===== THE DATA =====

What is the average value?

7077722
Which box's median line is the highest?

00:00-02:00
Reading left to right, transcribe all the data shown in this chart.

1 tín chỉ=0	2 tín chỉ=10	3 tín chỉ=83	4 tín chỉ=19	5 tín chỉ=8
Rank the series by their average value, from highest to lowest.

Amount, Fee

=====
===== THE DATA =====

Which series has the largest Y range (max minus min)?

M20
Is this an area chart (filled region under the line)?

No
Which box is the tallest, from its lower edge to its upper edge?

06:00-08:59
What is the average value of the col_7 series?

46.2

=====

*INSTRUCTION*.
Find each line in the entries above that contains the string "chart", treating uppercase and lowercase as different, and copy those lines.

*THE ANSWER*.
Reading left to right, transcribe all the data shown in this chart.
Is this an area chart (filled region under the line)?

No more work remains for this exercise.